C’est un exemple parmi d’autres. Mais ça finit par peser. On sent les ficelles derrière, je veux dire : on sent l’auteure qui écrit, qui cherche à faire beau, qui ne parvient pas à donner des voix différentes à ses personnages.


C’est le trop, en fait, qui dérange. Comme si trop de poésie, trop de recherche dans l’écriture, trop de « vouloir faire beau » finissait par produire un effet de surfait.


Autre chose encore : le ton prêchi-prêcha employé au tournant. Parfois, ça sonne guide psycho-pop. Du genre : « Je pense que la seule façon de survivre, c’est de toujours chercher la bonté et la beauté, chaque jour, chaque minute, mais sans oublier notre part de responsabilité dans les atrocités du monde. Que nous reste-t-il après ça ? L’espoir. »
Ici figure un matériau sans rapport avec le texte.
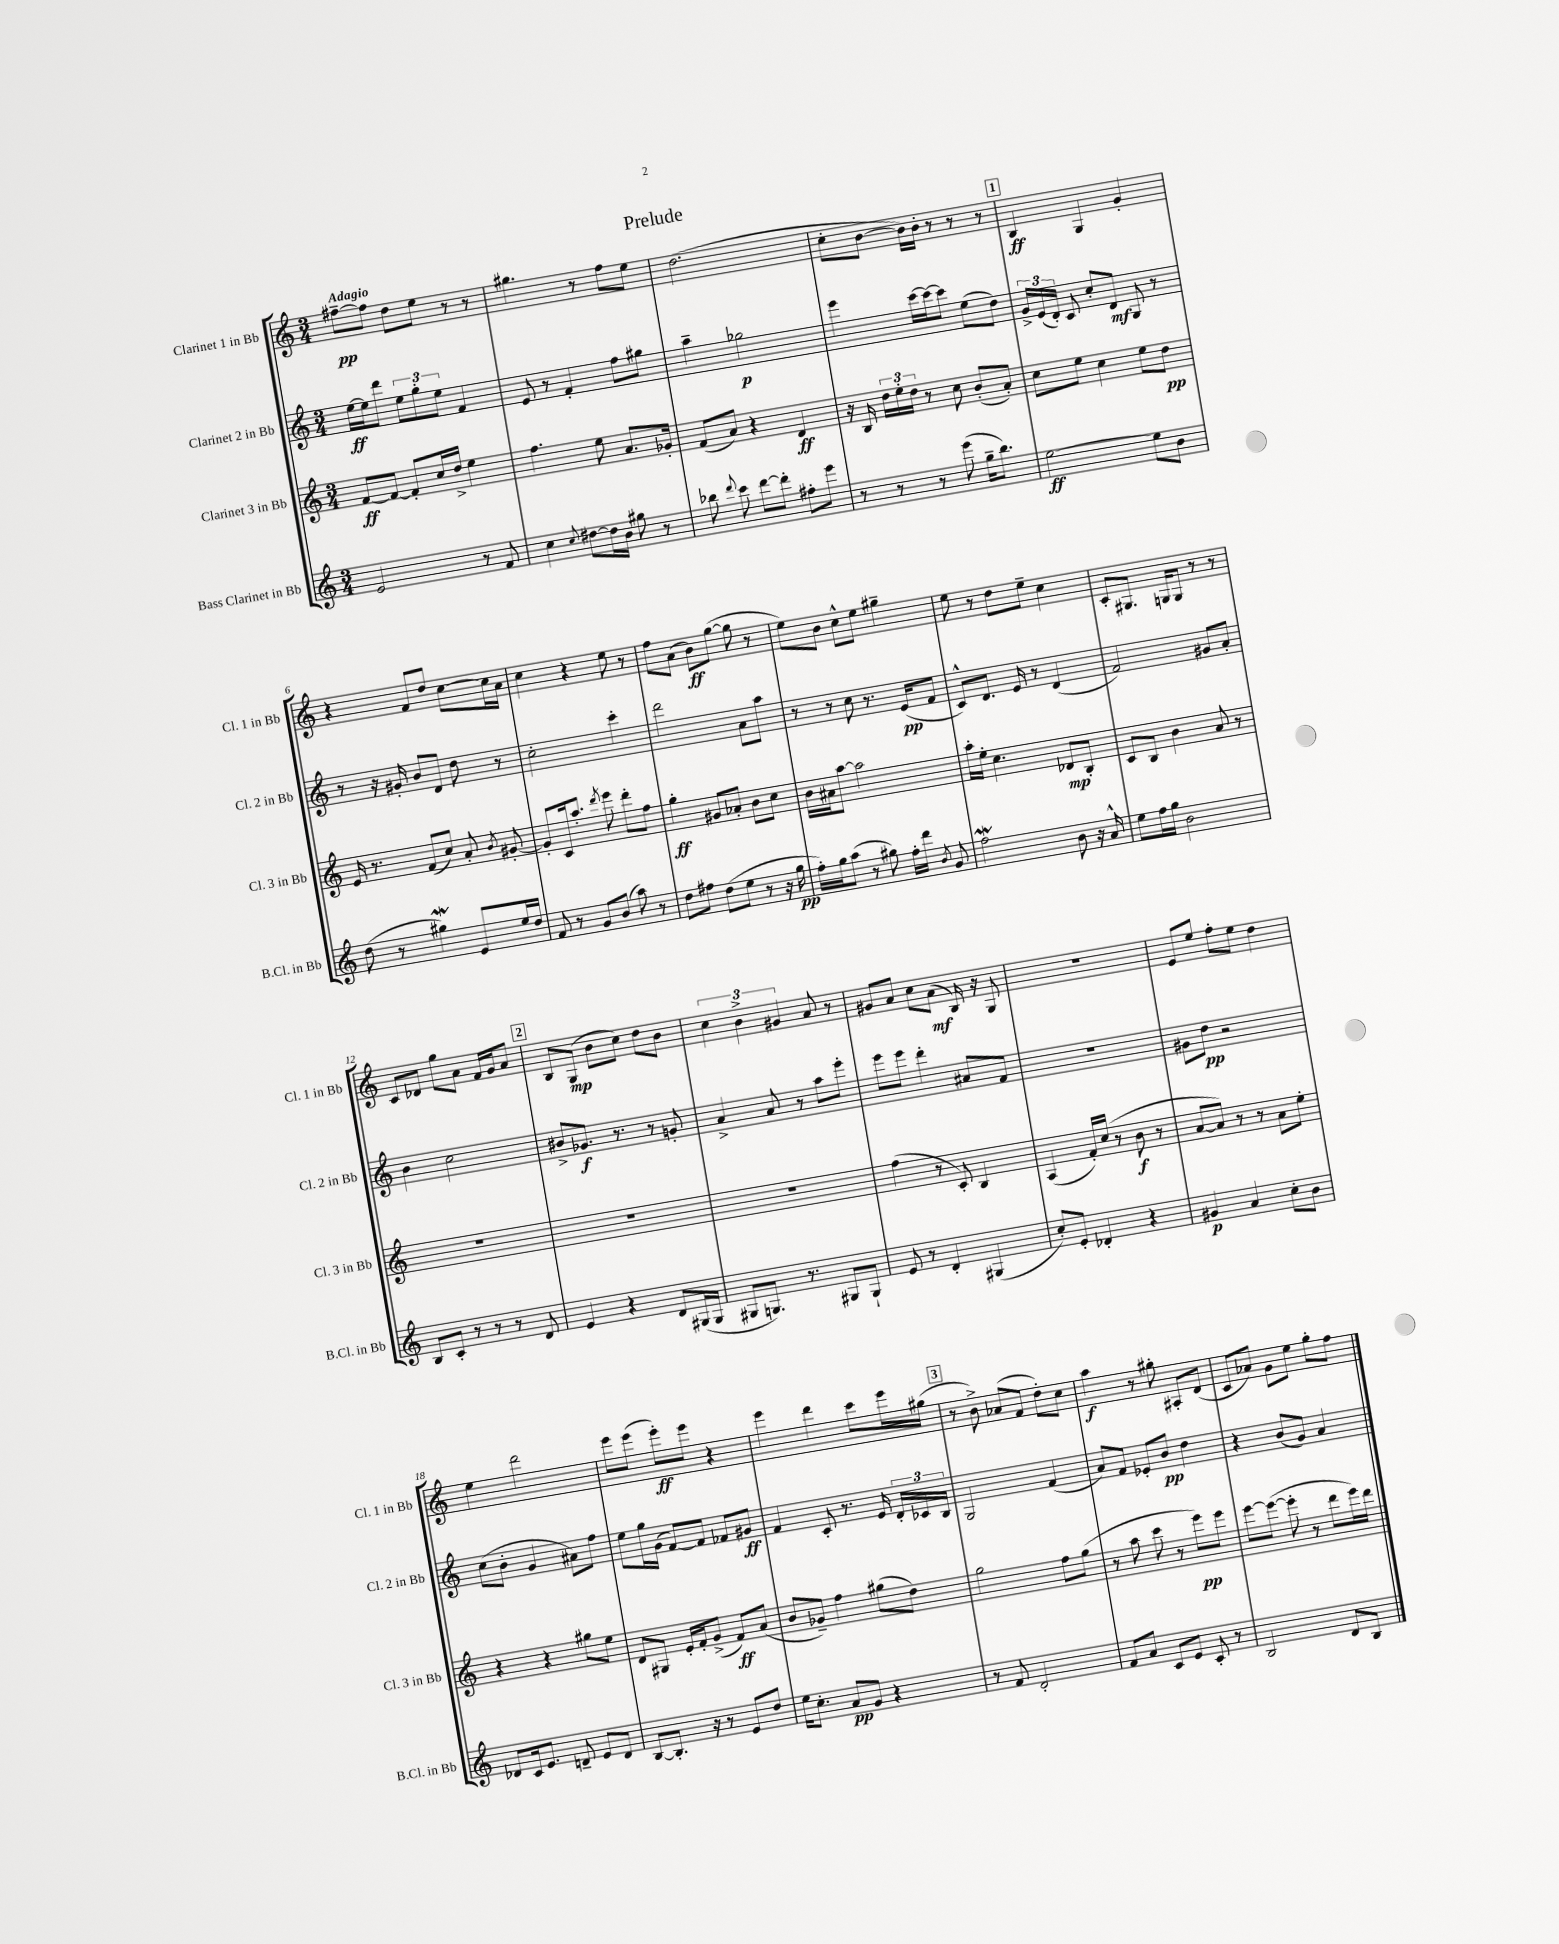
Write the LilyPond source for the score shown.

\header { title = "Prelude" }
<<
\new StaffGroup <<
\new Staff = "s0" \with { instrumentName = "Clarinet 1 in Bb" shortInstrumentName = "Cl. 1 in Bb" } {
    \clef treble \key c \major \numericTimeSignature \time 3/4 \tempo "Adagio"
    \autoBeamOff fis''8[~--\pp fis''8] d''8[ e''8] r8 r8 |
    gis''4. r8 f''8[ e''8] |
    d''2.( |
    c''8[-. b'8]~ b'16[) b'16]-. r8 r8 r8 |
    \mark \markup { \box "1" } b4\ff g4 g'4-. |
    r4 f'8[ d''8] c''8[~ c''16 a'16] |
    c''4 r4 e''8 r8 |
    f''8[ a'8]( b'8[\ff) g''8]~( g''8 r8 |
    e''8[) b'8] c''8[-^ e''8] gis''4-- |
    e''8 r8 d''8[ e''8]-- c''4 |
    c'8[-. gis8.] g16[ g8] r8 r8 |
    c'8[ des'8] g''8[ a'8] f'16[ g'16 a'8] |
    \mark \markup { \box "2" } b8[ g8]\mp( b'8[ c''8]) d''8[ b'8] |
    \tuplet 3/2 { c''4 b'4-> gis'4 } a'8 r8 |
    gis'8[ a'8] c''8[ a'8]\mf( b16) r16 g8 |
    R2. |
    e'8[ e''8] f''8[-. e''8] d''4 |
    e''4 d'''2 |
    e'''8[ e'''8]( e'''8[-.\ff) e'''8] r4 |
    e'''4 d'''4 c'''8[ e'''16 gis''16]( |
    \mark \markup { \box "3" } r8 b'8->) aes'8[( f'8] d''8[-.) c''8] |
    a''4\f r8 gis''8-. ais8[-. d'8]( |
    c'8[ aes'8]) g'8[ e''8] g''8[-. f''8] \bar "|." |
}
\new Staff = "s1" \with { instrumentName = "Clarinet 2 in Bb" shortInstrumentName = "Cl. 2 in Bb" } {
    \clef treble \key c \major \numericTimeSignature \time 3/4
    \autoBeamOff e''16[~\ff e''16 d'''8] \tuplet 3/2 { e''8[ g''8-. e''8] } f'4 |
    e'8 r8 f'4-. f''8[ gis''8] |
    a''4-- ges''2\p |
    e'''4 c'''16[~ c'''16~ c'''8] e''8[( d''8]) |
    \mark \markup { \box "1" } \tuplet 3/2 { g'16[-> e'16( d'16]-.) } c'8 c''8[-. d'8]\mf g8 r8 |
    r8 r16 gis'16-. b'8[ d'8] d''8 r8 |
    c''2-. c'''4-. |
    d'''2 a'8[ a''8] |
    r8 r8 c''8 r8. e'16[\pp( f'8] |
    c'8[-^) d'8.] e'16 r8 d'4( |
    f'2) gis'8[ a'8]-. |
    b'4 c''2 |
    \mark \markup { \box "2" } bis'8[-> ges'8.]\f r8. r8 g'8-. |
    a'4-> a'8 r8 a''8[ e'''8]-. |
    e'''8[ e'''8] d'''4-. ais'8[ f'8] |
    R2. |
    gis'8[ d''8]\pp r2 |
    c''8[( b'8]-. g'4 ais'8[) f''8] |
    e''8[ g''16 g'16]( f'8[~) f'8] fes'8[ gis'8]\ff |
    f'4 c'8-. r8. e'16 \tuplet 3/2 { d'16[-. ces'16 b16] } |
    \mark \markup { \box "3" } g2 f'4( |
    a'8[) f'8] ees'8[-. b'8]\pp d''4 |
    r4 b'8[( g'8]) a'4 \bar "|." |
}
\new Staff = "s2" \with { instrumentName = "Clarinet 3 in Bb" shortInstrumentName = "Cl. 3 in Bb" } {
    \clef treble \key c \major \numericTimeSignature \time 3/4
    \autoBeamOff f'8[~\ff f'8]~ f'8[-. c''16 d''16]-> e''4 |
    f''4. e''8 a'8.[ ges'16]-. |
    f'8[( a'8]) r4 d'4\ff |
    r16 b16 \tuplet 3/2 { d''16[ e''16-. d''16] } r8 c''8 b'8[-.( a'8]-.) |
    \mark \markup { \box "1" } c''8[ e''8] c''4 e''8[ d''8]\pp |
    e'16 r8. f'8[( c''8]) a'8-. \acciaccatura { b'8 } gis'8~-. |
    gis'8[-. c'16 a''8.]-. \acciaccatura { d'''8 } e'''8 d'''8[-. f''8] |
    g''4-.\ff gis'8[ aes'8]-. b'8[ c''8] |
    b'16[ ais'16 a''8]~ a''2 |
    a''16[-. e''16]-. c''4. des'8[\mp b8]-. |
    c'8[ b8] b'4 a'8 r8 |
    R2. |
    \mark \markup { \box "2" } R2. |
    R2. |
    f''4( r8 c'8-.) b4 |
    a4( f'16[-.) c''16]( r8 b'8\f r8 |
    a'8[~ a'8]) r8 r8 a'8[ e''8]-. |
    r4 r4 gis''8[ e''8] |
    d'8[ gis8] e'16[-. f'16-. g'8]->( f'8[\ff) a'8]( |
    b'8[ ges'8]--) f''4 gis''8[( d''8]) |
    \mark \markup { \box "3" } g''2 f''8[ g''8]( |
    r8 a''8 c'''8 r8 e'''8[\pp) e'''8] |
    e'''8[~ e'''8]~( e'''8-. r8 d'''8[ e'''16) d'''16] \bar "|." |
}
\new Staff = "s3" \with { instrumentName = "Bass Clarinet in Bb" shortInstrumentName = "B.Cl. in Bb" } {
    \clef treble \key c \major \numericTimeSignature \time 3/4
    \autoBeamOff e'2 r8 f'8 |
    c''4 \appoggiatura { c''8 } dis''8[~ dis''16 b'16] gis''8 r8 |
    bes''8 \appoggiatura { d'''8 } c'''8 d'''8[~ d'''8]-. fis''8[-. e'''8] |
    r8 r8 r8 e'''8( g''16[-- b''8.]) |
    \mark \markup { \box "1" } e''2~\ff e''8[ b'8] |
    d''8( r8 gis''4\mordent) e'8[ e''16 d''16] |
    f'8 r8 g'8[ b'8]( a''8) r8 |
    d''8[ fis''8] d''8[( e''8] r8 r16 g''16\pp |
    f''16[-.) g''16 a''8]( r8 gis''8) f''16[-. d'''16] \acciaccatura { b'8 } g'8 |
    f''2\mordent b'8 r16 a'16-^ |
    e''8[ f''16 g''16] b'2 |
    b8[ c'8]-. r8 r8 r8 d'8 |
    \mark \markup { \box "2" } e'4 r4 d'8[ gis16( gis16] |
    gis8[ g8.]) r8. gis8[ gis8]-! |
    e'8 r8 d'4-. gis4( |
    c''8[-.) e'8]-. des'4-. r4 |
    gis'4\p a'4 c''8[-. b'8] |
    des'8[ c'16 e'8.] d'8-- e'8[ d'8] |
    b8[~ b8.]-. r16 r8 e'8[ d''8] |
    e''16[ c''8.]-. a'8[\pp g'8] r4 |
    \mark \markup { \box "3" } r8 f'8 d'2-. |
    f'8[ a'8] c'8[ e'8] c'8-. r8 |
    b2 d'8[ b8] \bar "|." |
}
>>
>>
Il y a aussi beaucoup d’insistance sur la nourriture bio, la préservation de la nature. Ça flirte avec le plaidoyer pour la sauvegarde de l’environnement. Ça va, on a compris.


Voilà, je l’ai dit. Mais ça ne m’a pas empêchée de poursuivre ma lecture jusqu’à la fin. Et j’ai eu raison. Si ça stagne un peu vers le milieu, ça reprend vite du poil de la bête. Les 100 dernières pages nous conduisent à des revirements de situation étonnants. Le roman prend une tout autre ampleur.


Très, très riche comme histoire. Et la fin est vraiment réussie. Nous reste en mémoire de magnifiques tableaux. D’où jaillit la lumière. Nous habitent aussi des personnages pleins de failles, sensibles à cette lumière. Apaisant comme lecture, au final.